(Data extracted from a collection)
'''
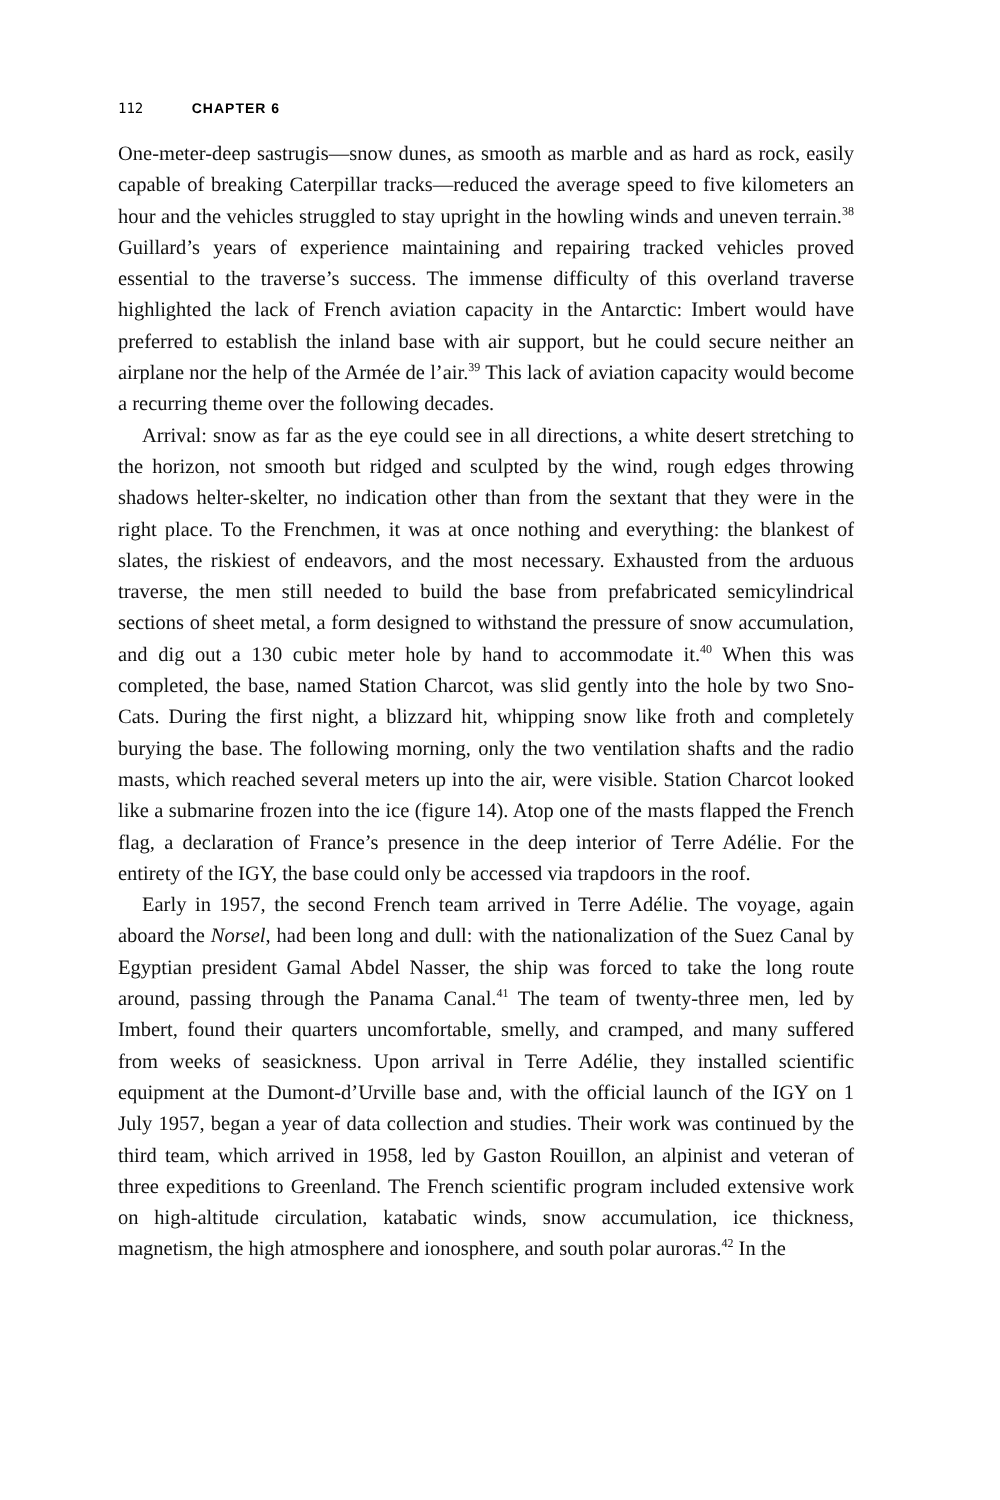112 CHAPTER 6
One-meter-deep sastrugis—snow dunes, as smooth as marble and as hard as rock, easily capable of breaking Caterpillar tracks—reduced the average speed to five kilometers an hour and the vehicles struggled to stay upright in the howling winds and uneven terrain.<sup>38</sup> Guillard’s years of experience maintaining and repairing tracked vehicles proved essential to the traverse’s success. The immense difficulty of this overland traverse highlighted the lack of French aviation capacity in the Antarctic: Imbert would have preferred to establish the inland base with air support, but he could secure neither an airplane nor the help of the Armée de l’air.<sup>39</sup> This lack of aviation capacity would become a recurring theme over the following decades.
Arrival: snow as far as the eye could see in all directions, a white desert stretching to the horizon, not smooth but ridged and sculpted by the wind, rough edges throwing shadows helter-skelter, no indication other than from the sextant that they were in the right place. To the Frenchmen, it was at once nothing and everything: the blankest of slates, the riskiest of endeavors, and the most necessary. Exhausted from the arduous traverse, the men still needed to build the base from prefabricated semicylindrical sections of sheet metal, a form designed to withstand the pressure of snow accumulation, and dig out a 130 cubic meter hole by hand to accommodate it.<sup>40</sup> When this was completed, the base, named Station Charcot, was slid gently into the hole by two Sno-Cats. During the first night, a blizzard hit, whipping snow like froth and completely burying the base. The following morning, only the two ventilation shafts and the radio masts, which reached several meters up into the air, were visible. Station Charcot looked like a submarine frozen into the ice (figure 14). Atop one of the masts flapped the French flag, a declaration of France’s presence in the deep interior of Terre Adélie. For the entirety of the IGY, the base could only be accessed via trapdoors in the roof.
Early in 1957, the second French team arrived in Terre Adélie. The voyage, again aboard the Norsel, had been long and dull: with the nationalization of the Suez Canal by Egyptian president Gamal Abdel Nasser, the ship was forced to take the long route around, passing through the Panama Canal.<sup>41</sup> The team of twenty-three men, led by Imbert, found their quarters uncomfortable, smelly, and cramped, and many suffered from weeks of seasickness. Upon arrival in Terre Adélie, they installed scientific equipment at the Dumont-d’Urville base and, with the official launch of the IGY on 1 July 1957, began a year of data collection and studies. Their work was continued by the third team, which arrived in 1958, led by Gaston Rouillon, an alpinist and veteran of three expeditions to Greenland. The French scientific program included extensive work on high-altitude circulation, katabatic winds, snow accumulation, ice thickness, magnetism, the high atmosphere and ionosphere, and south polar auroras.<sup>42</sup> In the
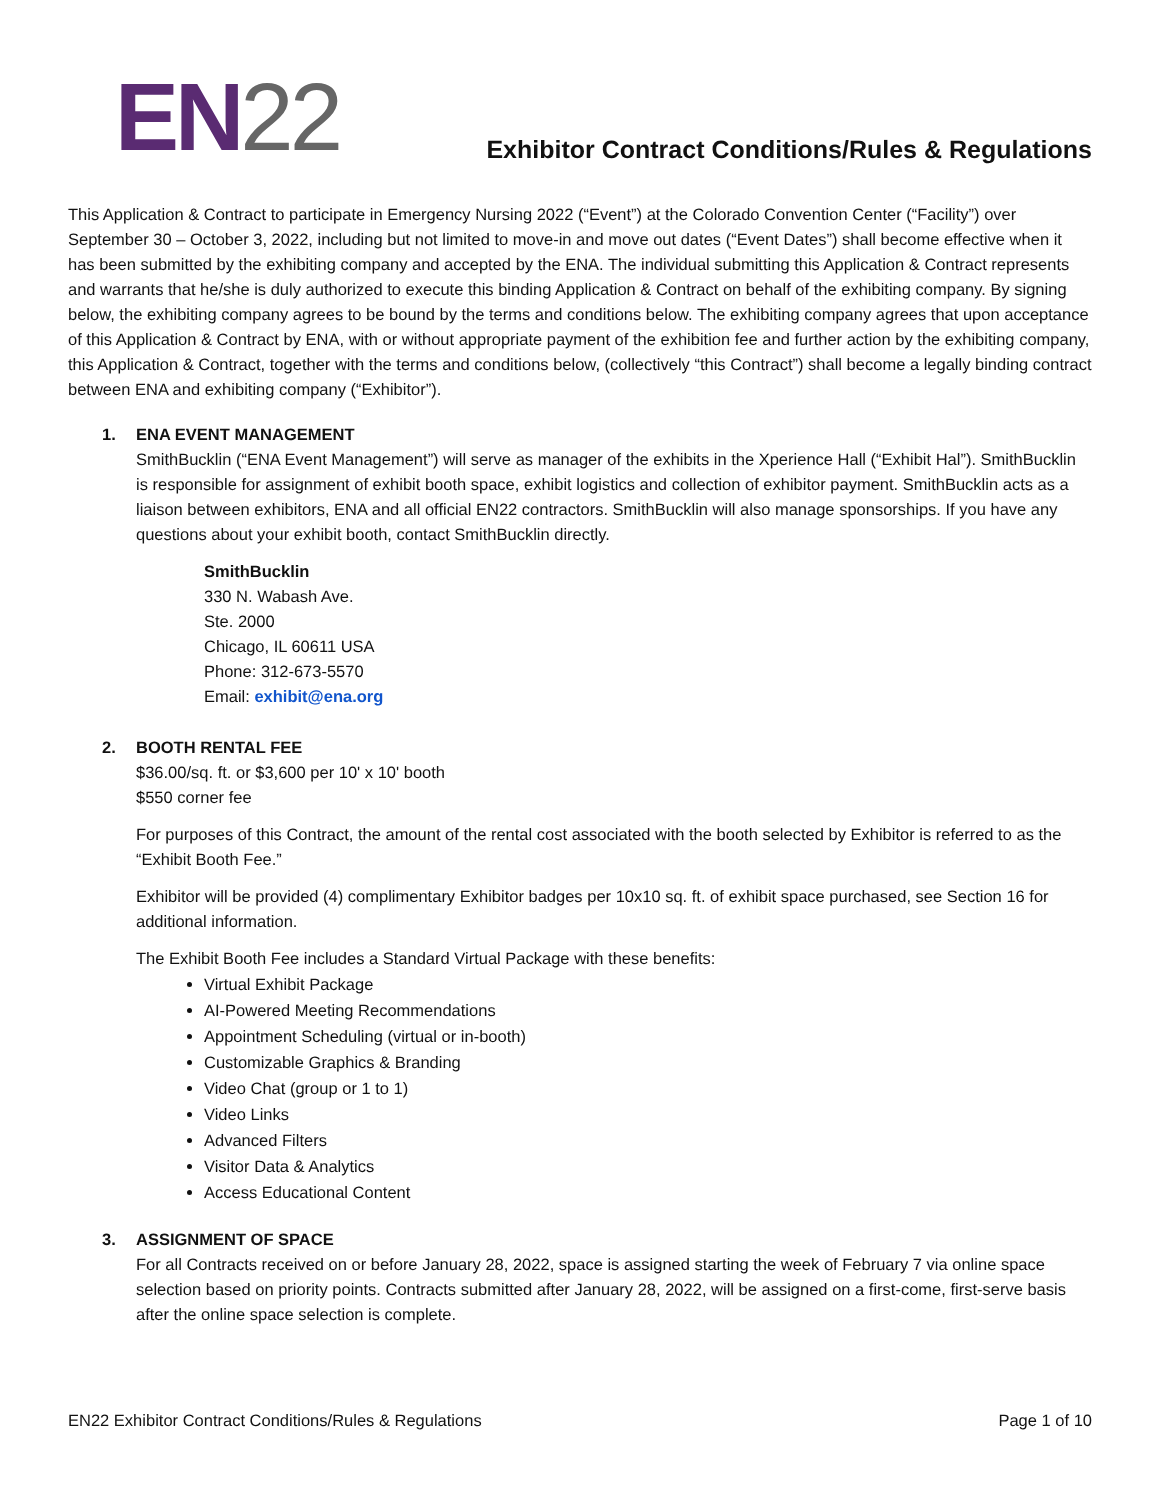EN22
Exhibitor Contract Conditions/Rules & Regulations
This Application & Contract to participate in Emergency Nursing 2022 (“Event”) at the Colorado Convention Center (“Facility”) over September 30 – October 3, 2022, including but not limited to move-in and move out dates (“Event Dates”) shall become effective when it has been submitted by the exhibiting company and accepted by the ENA. The individual submitting this Application & Contract represents and warrants that he/she is duly authorized to execute this binding Application & Contract on behalf of the exhibiting company. By signing below, the exhibiting company agrees to be bound by the terms and conditions below. The exhibiting company agrees that upon acceptance of this Application & Contract by ENA, with or without appropriate payment of the exhibition fee and further action by the exhibiting company, this Application & Contract, together with the terms and conditions below, (collectively “this Contract”) shall become a legally binding contract between ENA and exhibiting company (“Exhibitor”).
1. ENA EVENT MANAGEMENT
SmithBucklin (“ENA Event Management”) will serve as manager of the exhibits in the Xperience Hall (“Exhibit Hal”). SmithBucklin is responsible for assignment of exhibit booth space, exhibit logistics and collection of exhibitor payment. SmithBucklin acts as a liaison between exhibitors, ENA and all official EN22 contractors. SmithBucklin will also manage sponsorships. If you have any questions about your exhibit booth, contact SmithBucklin directly.
SmithBucklin
330 N. Wabash Ave.
Ste. 2000
Chicago, IL 60611 USA
Phone: 312-673-5570
Email: exhibit@ena.org
2. BOOTH RENTAL FEE
$36.00/sq. ft. or $3,600 per 10' x 10' booth
$550 corner fee
For purposes of this Contract, the amount of the rental cost associated with the booth selected by Exhibitor is referred to as the “Exhibit Booth Fee.”
Exhibitor will be provided (4) complimentary Exhibitor badges per 10x10 sq. ft. of exhibit space purchased, see Section 16 for additional information.
The Exhibit Booth Fee includes a Standard Virtual Package with these benefits:
Virtual Exhibit Package
AI-Powered Meeting Recommendations
Appointment Scheduling (virtual or in-booth)
Customizable Graphics & Branding
Video Chat (group or 1 to 1)
Video Links
Advanced Filters
Visitor Data & Analytics
Access Educational Content
3. ASSIGNMENT OF SPACE
For all Contracts received on or before January 28, 2022, space is assigned starting the week of February 7 via online space selection based on priority points. Contracts submitted after January 28, 2022, will be assigned on a first-come, first-serve basis after the online space selection is complete.
EN22 Exhibitor Contract Conditions/Rules & Regulations Page 1 of 10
'''
EXERCISE PROMPT: Every line from the one containing "For purposes of" to the close of the records must be reproduced exactly. Include both ends and nothing more.

RESULT FOR THIS EXERCISE:
For purposes of this Contract, the amount of the rental cost associated with the booth selected by Exhibitor is referred to as the “Exhibit Booth Fee.”
Exhibitor will be provided (4) complimentary Exhibitor badges per 10x10 sq. ft. of exhibit space purchased, see Section 16 for additional information.
The Exhibit Booth Fee includes a Standard Virtual Package with these benefits:
Virtual Exhibit Package
AI-Powered Meeting Recommendations
Appointment Scheduling (virtual or in-booth)
Customizable Graphics & Branding
Video Chat (group or 1 to 1)
Video Links
Advanced Filters
Visitor Data & Analytics
Access Educational Content
3. ASSIGNMENT OF SPACE
For all Contracts received on or before January 28, 2022, space is assigned starting the week of February 7 via online space selection based on priority points. Contracts submitted after January 28, 2022, will be assigned on a first-come, first-serve basis after the online space selection is complete.
EN22 Exhibitor Contract Conditions/Rules & Regulations Page 1 of 10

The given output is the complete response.